*** Input for this task Section Begins ***

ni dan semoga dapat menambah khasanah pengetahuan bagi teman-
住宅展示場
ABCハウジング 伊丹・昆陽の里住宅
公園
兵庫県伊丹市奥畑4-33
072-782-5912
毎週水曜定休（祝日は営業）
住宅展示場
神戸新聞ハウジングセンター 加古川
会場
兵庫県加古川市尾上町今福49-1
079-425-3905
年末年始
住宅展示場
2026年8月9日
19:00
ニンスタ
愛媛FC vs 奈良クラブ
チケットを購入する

*** Input for this task Section Ends ***
*** Input for this task Section Begins ***

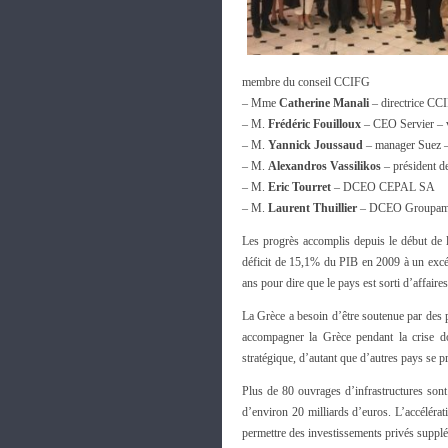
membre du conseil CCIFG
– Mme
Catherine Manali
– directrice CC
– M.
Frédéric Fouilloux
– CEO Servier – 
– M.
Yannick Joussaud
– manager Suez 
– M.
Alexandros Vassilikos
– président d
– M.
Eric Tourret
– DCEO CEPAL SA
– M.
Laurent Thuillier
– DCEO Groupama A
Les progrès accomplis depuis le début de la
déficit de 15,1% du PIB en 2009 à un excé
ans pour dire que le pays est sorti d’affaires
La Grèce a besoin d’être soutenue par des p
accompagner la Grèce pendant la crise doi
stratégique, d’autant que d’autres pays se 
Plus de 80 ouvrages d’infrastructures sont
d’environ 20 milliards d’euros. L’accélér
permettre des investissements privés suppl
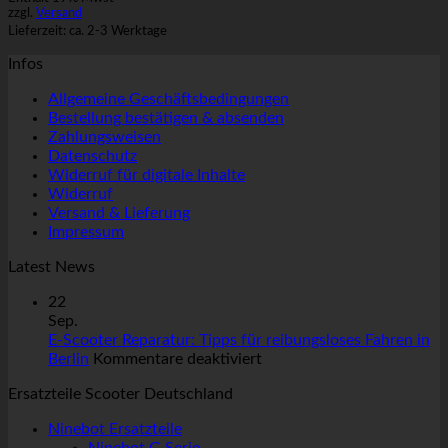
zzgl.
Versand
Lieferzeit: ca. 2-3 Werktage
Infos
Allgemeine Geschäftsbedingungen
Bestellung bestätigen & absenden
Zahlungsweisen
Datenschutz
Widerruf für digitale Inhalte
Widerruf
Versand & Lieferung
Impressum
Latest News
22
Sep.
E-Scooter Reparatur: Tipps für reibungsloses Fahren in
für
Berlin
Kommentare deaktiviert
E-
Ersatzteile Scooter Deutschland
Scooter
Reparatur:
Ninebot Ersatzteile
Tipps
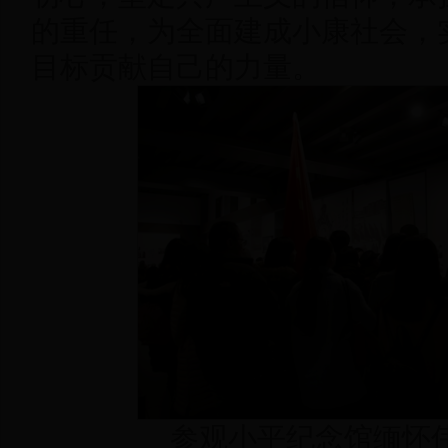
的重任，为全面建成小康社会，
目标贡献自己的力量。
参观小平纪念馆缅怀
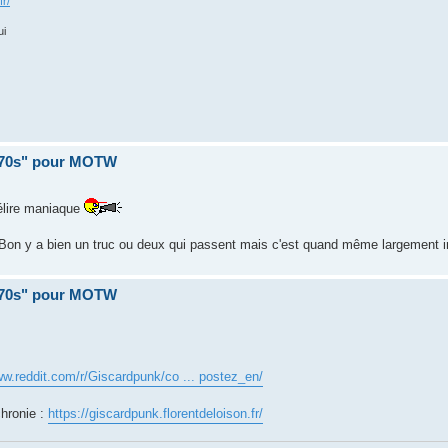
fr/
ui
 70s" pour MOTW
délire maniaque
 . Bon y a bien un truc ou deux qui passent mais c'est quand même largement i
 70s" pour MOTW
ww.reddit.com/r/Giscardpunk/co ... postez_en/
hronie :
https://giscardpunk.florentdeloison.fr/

*** Input for this task Section Ends ***
*** Input for this task Section Begins ***

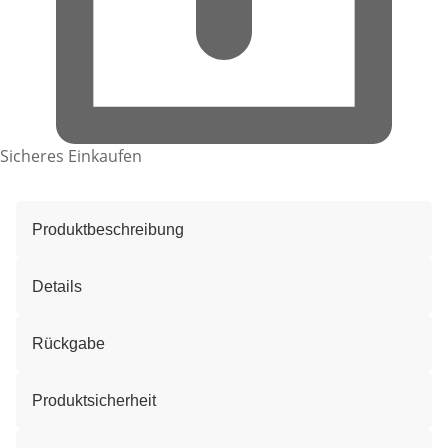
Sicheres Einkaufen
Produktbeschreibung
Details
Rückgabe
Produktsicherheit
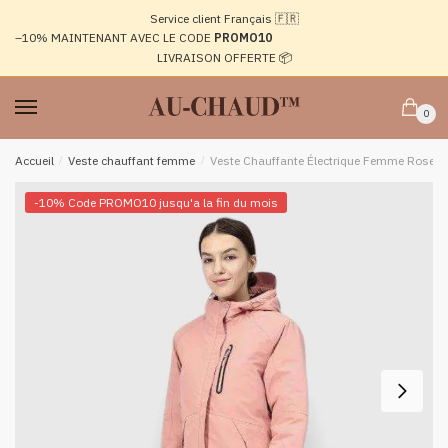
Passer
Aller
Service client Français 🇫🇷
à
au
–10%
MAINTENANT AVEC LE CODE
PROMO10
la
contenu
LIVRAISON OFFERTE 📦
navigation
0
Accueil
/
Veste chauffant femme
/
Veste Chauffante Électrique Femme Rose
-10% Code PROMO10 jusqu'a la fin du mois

*** Input for this task Section Ends ***

_Exercise goal_
The result should be an exact copy of only the lines above from the one that holds "Bestellung bestätigen & absenden" through the one that holds "https://giscardpunk.florentdeloison.fr/", both ends included, without pictures.

_Response to the exercise_
Bestellung bestätigen & absenden
Zahlungsweisen
Datenschutz
Widerruf für digitale Inhalte
Widerruf
Versand & Lieferung
Impressum
Latest News
22
Sep.
E-Scooter Reparatur: Tipps für reibungsloses Fahren in
für
Berlin
Kommentare deaktiviert
E-
Ersatzteile Scooter Deutschland
Scooter
Reparatur:
Ninebot Ersatzteile
Tipps
的重任，为全面建成小康社会，
目标贡献自己的力量。
参观小平纪念馆缅怀
fr/
ui
 70s" pour MOTW
délire maniaque
 . Bon y a bien un truc ou deux qui passent mais c'est quand même largement i
 70s" pour MOTW
ww.reddit.com/r/Giscardpunk/co ... postez_en/
hronie :
https://giscardpunk.florentdeloison.fr/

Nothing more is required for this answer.